From advancing racial justice to addressing COVID-19, it’s critical that our nation works effectively toward shared goals. AU trains leaders, engages voters, and fosters dialogue, and our distinctive centers, research, and programs ensure that our students—and the broader community—are well-informed and emboldened to act. Philanthropic support will continue to advance AU programs that strengthen our democracy. 

For information on how to support democracy and promote nonpartisan solutions, contact Courtney Surls, vice president of Development and Alumni Relations, at 202-885-5900 or

Sine Institute Sparks Policy Innovation

The mission of AU’s Sine Institute of Policy and Politics is straightforward: convene, communicate, collaborate. “The institute gives a 360-degree view of politics and the policy-making process,” says executive director Amy Dacey, SPA/MA ’95. “It brings together diverse ideas from the public and private sectors, nonprofits, journalism, and academia, demonstrating how they all play a role in civil society.”

Now in its second year, the institute brings together experts, scholars, and students to dissect the nation’s most pressing challenges in a way that promotes common ground and nonpartisan policy solutions. A cornerstone of the Sine Institute is its fellowship program—a cohort of six expert practitioners from all sectors. The spring 2020 Sine Fellows included a former secretary of Housing and Urban Development, a presidential speechwriter, a food advocate, a former congresswoman, a White House correspondent, and Instagram’s head of politics and government. 

When COVID-19 put an end to in-person seminars in March, the institute quickly pivoted to webinars. One silver lining: expanded participation among those far from campus. Sessions like “Discussing the Global Coronavirus Pandemic” with Sine distinguished lecturer Ambassador Joe Hockey are also available on YouTube for ongoing reference. Virtual learning will continue through the summer with a series centered on current events. 
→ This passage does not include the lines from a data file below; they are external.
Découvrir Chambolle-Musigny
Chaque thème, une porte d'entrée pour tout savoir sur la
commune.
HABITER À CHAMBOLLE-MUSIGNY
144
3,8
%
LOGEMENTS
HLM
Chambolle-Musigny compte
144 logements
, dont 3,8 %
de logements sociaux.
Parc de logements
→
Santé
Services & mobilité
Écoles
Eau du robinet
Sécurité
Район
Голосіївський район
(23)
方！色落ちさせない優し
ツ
Dacey is always on the lookout for new ways to engage the AU community. In November, the institute partnered with the Kennedy Political Union, AU College Democrats, and SPA to host a conversation with Rep. James Clyburn (D-SC), the third-ranking Democrat in the House. When travel restrictions are eased, Dacey says the institute will present programs for alumni around the country. 
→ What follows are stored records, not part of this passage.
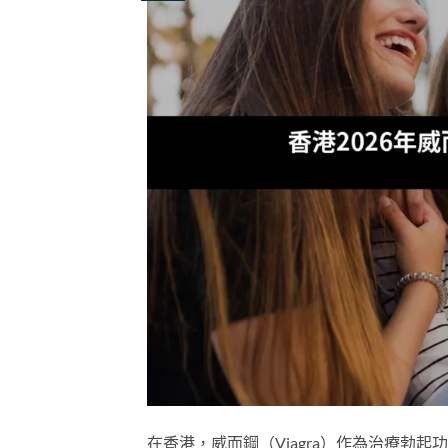
在香港，威而鋼（Viagra）作為治療勃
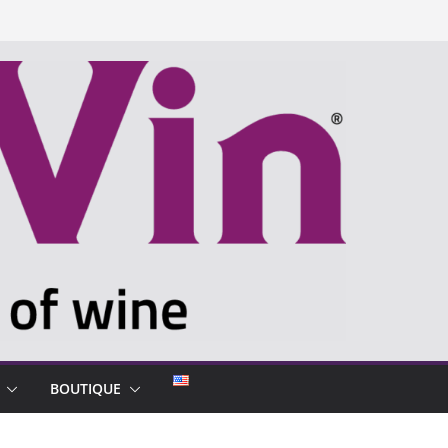
BOUTIQUE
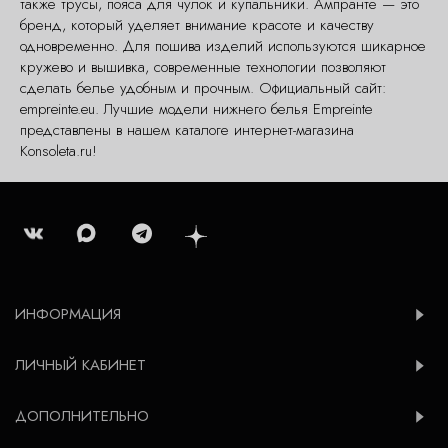
также трусы, пояса для чулок и купальники. Ампранте — это
бренд, который уделяет внимание красоте и качеству
одновременно. Для пошива изделий используются шикарное
кружево и вышивка, современные технологии позволяют
сделать белье удобным и прочным. Официальный сайт:
empreinte.eu. Лучшие модели нижнего белья Empreinte
представлены в нашем каталоге интернет-магазина
Konsoleta.ru!
ИНФОРМАЦИЯ
ЛИЧНЫЙ КАБИНЕТ
ДОПОЛНИТЕЛЬНО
The institute was established with a $10 million milestone gift from long-serving AU trustee and entrepreneur Jeff Sine, SIS/BA ’76, and his wife, Samira, a journalist and advocate for women and children. “We wanted to empower American University to make an immediate and lasting impact at the intersection of politics and policy, increasing AU’s national and international visibility,” the Sines said in 2018 of their gift.